The state had long considered a Democratic stronghold based on its large cities and substantial working-class population. In 2016, Pennsylvania was one of the crucial states, along with Michigan and Wisconsin, in electing Donald Trump as the 45th President of the United States.
While most regions voted more heavily Republican, the region which saw the greatest swing away from the Democratic Party toward Trump was the Northeastern region. In Lackawanna County, home to Scranton, Trump won 11 percent more of the vote than Mitt Romney did in 2012 and in Schuylkill County, just south of Lackawanna, Trump brought home 14 percent more of the vote.
Northeastern Pennsylvania had long been home to the coal mining and steel industries. When these industries left, with increasing globalization, it created a large class of unemployed, and largely white, working class voters 一 the demographic that was key to Trump’s election.

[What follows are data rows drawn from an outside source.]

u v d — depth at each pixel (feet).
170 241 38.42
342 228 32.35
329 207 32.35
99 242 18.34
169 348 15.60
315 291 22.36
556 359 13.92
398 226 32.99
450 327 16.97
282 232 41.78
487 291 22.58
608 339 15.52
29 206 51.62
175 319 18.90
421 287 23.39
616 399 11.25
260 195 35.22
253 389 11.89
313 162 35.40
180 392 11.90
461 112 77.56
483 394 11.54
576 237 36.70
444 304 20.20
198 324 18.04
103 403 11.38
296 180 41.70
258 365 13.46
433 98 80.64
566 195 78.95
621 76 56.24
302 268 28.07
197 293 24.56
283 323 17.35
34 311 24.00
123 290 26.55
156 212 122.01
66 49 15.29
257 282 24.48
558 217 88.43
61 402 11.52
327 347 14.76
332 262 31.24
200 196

These voters had long voted Democratic 一 based on strong union ties 一 but Trump’s economic populist message, based on the idea that “horrible” trade deals, such as NAFTA, were taking away industrial jobs, swayed many of these voters to switch their party allegiance.
Trump’s success in Pennsylvania spilled over into other elections, most notably the senate race where Pat Toomey was narrowly reelected over Katie McGinty, a former environmental advisor to President Bill Clinton and Secretary of the Pennsylvania Environmental Protection Agency.